Ogni settimana la cronaca sui minori vittime per mano femminile ci regala nuovi capitoli di un copione ormai tristemente noto, ma rigorosamente taciuto dal pensiero unico dominante. Carceri mediatiche colme di racconti monodirezionali sulla violenza, dati urlati a senso unico, mentre le storie di chi subisce silenziosamente, perché colpevole di non appartenere al “genere giusto”, vengono insabbiate dietro muri di silenzio ideologico. Eppure, basta dare un’occhiata alle notizie emergenti degli ultimi giorni per imbattersi nell’ennesima dimostrazione che la violenza non porta la barba, ma può avere anche mani laccate e toni educati. La cronaca di Como non lascia spazio a interpretazioni: due fratellini costretti a nascondersi nel proprio armadio per sottrarsi ai maltrattamenti della madre – che ironia, il “gentilsesso in azione”, come etichettano certi benpensanti che ancora credono nella leggenda della donne sempre e solo vittime. Dov’è l’indignazione? Forse servono centri di rieducazione, ma stavolta non per gli uomini.
Ma la realtà, come spesso accade, riesce a superare la fantasia. Nel frusinate, un’altra madre viene allontanata dal nucleo familiare dopo essersi scagliata ripetutamente contro il marito e il figlio disabile. Un figlio che, nella narrazione corretta, sarebbe stato l’oggetto di dedizione incondizionata materna. Ma il copione reale è più cupo: il ragazzo è considerato solo un peso, lui e il padre vittime di vessazioni, minacce e attacchi fisici, tra piatti che volano e minacce di morte. A chi ancora si riempie la bocca di stereotipi materni suggeriamo una lettura attenta di questa storia di violenza domestica dove a indossare i panni dell’aguzzina è proprio colei che il mainstream proclama incapace di simili nefandezze.

Tabù mediatici e pregiudizi ideologici: le vittime impronunciabili
La narrazione dominante continua a nascondere che le vere vittime di una violenza sistemica possono essere non solo le donne, ma anche i minori, spesso per mano materna. Basta sfogliare il caso di Giovanni, protagonista di un dramma psichico e fisico durato decenni sotto l’egida della madre che ha saputo manipolare ospedali e tribunali, mentendo spudoratamente mentre il figlio veniva coperto di lividi e umiliazioni, il tutto nella totale indifferenza delle istituzioni. L’ostinazione con cui il padre ha lottato per la tutela del figlio si è dovuta scontrare, per ben quindici anni, contro il muro di un sistema che riteneva inammissibile anche solo mettere in discussione la maternità come genitorialità migliore a prescindere. La famosa “maternal preference” – quel pregiudizio ideologico duro a morire – trova qui la sua perfetta rappresentazione: per i giudici, come dimostra questa vicenda drammatica, l’uomo che denuncia i maltrattamenti di una madre ai danni di un figlio viene guardato con sospetto, nel migliore dei casi considerato esagerato, nel peggiore addirittura visto come vendicativo e in cerca di ritorsione.

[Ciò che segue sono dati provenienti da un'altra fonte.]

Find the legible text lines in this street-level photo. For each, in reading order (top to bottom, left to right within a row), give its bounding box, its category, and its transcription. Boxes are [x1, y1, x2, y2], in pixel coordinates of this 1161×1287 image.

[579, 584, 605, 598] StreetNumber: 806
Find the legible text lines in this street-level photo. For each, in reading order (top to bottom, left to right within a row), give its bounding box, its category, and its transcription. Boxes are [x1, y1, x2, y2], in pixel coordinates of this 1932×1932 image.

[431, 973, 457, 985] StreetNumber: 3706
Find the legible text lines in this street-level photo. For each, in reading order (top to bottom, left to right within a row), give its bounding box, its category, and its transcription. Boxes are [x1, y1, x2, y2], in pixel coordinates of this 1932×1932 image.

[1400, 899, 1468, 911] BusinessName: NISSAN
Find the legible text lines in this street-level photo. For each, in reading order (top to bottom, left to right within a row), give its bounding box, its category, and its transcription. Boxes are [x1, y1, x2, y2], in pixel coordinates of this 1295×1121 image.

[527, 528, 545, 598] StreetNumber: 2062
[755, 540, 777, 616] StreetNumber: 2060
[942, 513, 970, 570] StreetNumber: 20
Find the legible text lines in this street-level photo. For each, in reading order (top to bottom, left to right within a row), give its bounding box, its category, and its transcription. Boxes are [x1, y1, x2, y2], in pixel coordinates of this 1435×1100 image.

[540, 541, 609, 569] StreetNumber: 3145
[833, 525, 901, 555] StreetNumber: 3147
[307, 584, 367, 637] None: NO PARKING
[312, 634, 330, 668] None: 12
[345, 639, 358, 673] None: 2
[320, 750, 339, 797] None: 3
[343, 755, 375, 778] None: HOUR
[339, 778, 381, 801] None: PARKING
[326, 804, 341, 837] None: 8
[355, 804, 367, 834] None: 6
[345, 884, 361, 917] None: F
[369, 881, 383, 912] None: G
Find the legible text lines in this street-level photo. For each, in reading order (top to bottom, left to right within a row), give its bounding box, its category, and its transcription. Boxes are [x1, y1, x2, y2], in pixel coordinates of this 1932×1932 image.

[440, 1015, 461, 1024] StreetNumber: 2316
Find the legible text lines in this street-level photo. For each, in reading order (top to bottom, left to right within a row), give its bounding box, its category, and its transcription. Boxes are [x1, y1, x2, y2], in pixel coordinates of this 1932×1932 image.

È ora di riconoscere che il dogma imposto sull’infallibilità materna e sull’innata bontà femminile ha prodotto più danni che benefici. Questo tabù ideologico non solo impedisce una giustizia vera, ma condanna all’invisibilità e alla solitudine padri e minori che da vittime subiscono in silenzio maltrattamenti da chi, secondo la narrazione distorta, non potrebbe mai essere carnefice. Quanti figli e quanti padri dovranno ancora affrontare un sentiero fatto di indifferenza, incredulità e diffidenza prima che la verità venga resa pubblica? Le storie di Como e Frosinone sono solo la punta dell’iceberg: quanto è diffuso questo fenomeno sotto traccia, nascosto dal pregiudizio e dalla paura di ammettere che la violenza ha molteplici volti e un solo comune denominatore – il potere, non il sesso biologico. Il sito La Fionda invita tutti a leggere di più, ad approfondire i dati sul tema nell’Osservatorio Statistico, per superare finalmente una narrazione stanca e ideologica. È ora di ribaltare la prospettiva: quelli senza voce, i bambini vittime di donne violente, meritano di essere ascoltati, protetti e finalmente creduti.